READING TEXT
·····

Studies have shown that sport specialization can raise injury risk in school-age athletes. New research suggests that some sports may be more dangerous than others for kids who specialize.

The study, published in The Physician and Sportsmedicine (2017; http://dx.doi.org/10.1080/00913847.2017.1313077), included 1,190 athletes aged 7–18. Of those, 313 were single-sport participants who trained for their sport more than 8 months per year. All subjects answered questions about their sports participation,
training, age, gender and injury history.

The researchers discovered that

  • single-sport athletes tended to specialize at an earlier age;
  • sports with the highest levels of specialization were tennis,
    gymnastics and dance; and
  • specialization occurred at the youngest ages in gymnastics,
    dance and soccer.

And what about sport-specific injury rates?

“Single-sport specialized athletes in individual sports accounted for a higher proportion of overuse injuries and serious overuse injuries, but a lower proportion of acute injuries compared to single-sport specialized athletes involved in team sports,” the authors said.

Lead researcher Cynthia LaBella, MD, medical director for the Institute for Sports Medicine, said the data might aid in developing better injury-prevention strategies among young athletes.

“For example, we know from previous studies that neuromuscular training may help to improve motor skills and performance while decreasing risk for injury among athletes specializing in a single sport,” she says. “Our data suggest that young athletes specializing in individual sports may reap the greatest benefits from this sort of preventive neuromuscular training.”

·····

[Stored data entries]
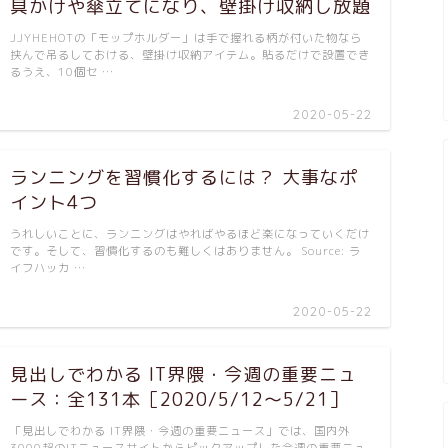
具かけや傘立てになり、壁掛け収納し放題
JJYHEHOTの「モップホルダー」は手で握れる柄が付いた物なら
挟んで吊るしておける、壁掛け収納アイテム。貼るだけで設置でき
るうえ、10個セ …
2020-05-22
ランニングを習慣化するには？ 大事なポ
イント4つ
うれしいことに、ランニングはやればやるほど楽になっていくだけ
です。そして、習慣化するのも難しくはありません。 Source: ラ
イフハッカ …
2020-05-22
見出しでわかる IT界隈・今週の重要ニュ
ース：全131本［2020/5/12～5/21］
「見出しでわかる IT界隈・今週の重要ニュース」では、国内外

·····

WORK REQUEST 1
Translate this sentence from the article on sport specialization into Spanish: "Studies have shown that sport specialization can raise injury risk in school-age athletes."
WORK REQUEST 2
According to the article on sport specialization, which sports had the highest levels of specialization?
WORK REQUEST 3
From the article on sport specialization, extract the passage that opens with the words containing "And what about" and closes with "the authors said.".

EXPECTED ANSWER 1
Los estudios han demostrado que la especialización deportiva puede aumentar el riesgo de lesiones en los atletas en edad escolar.

EXPECTED ANSWER 2
Tennis, gymnastics and dance.

EXPECTED ANSWER 3
And what about sport-specific injury rates?

“Single-sport specialized athletes in individual sports accounted for a higher proportion of overuse injuries and serious overuse injuries, but a lower proportion of acute injuries compared to single-sport specialized athletes involved in team sports,” the authors said.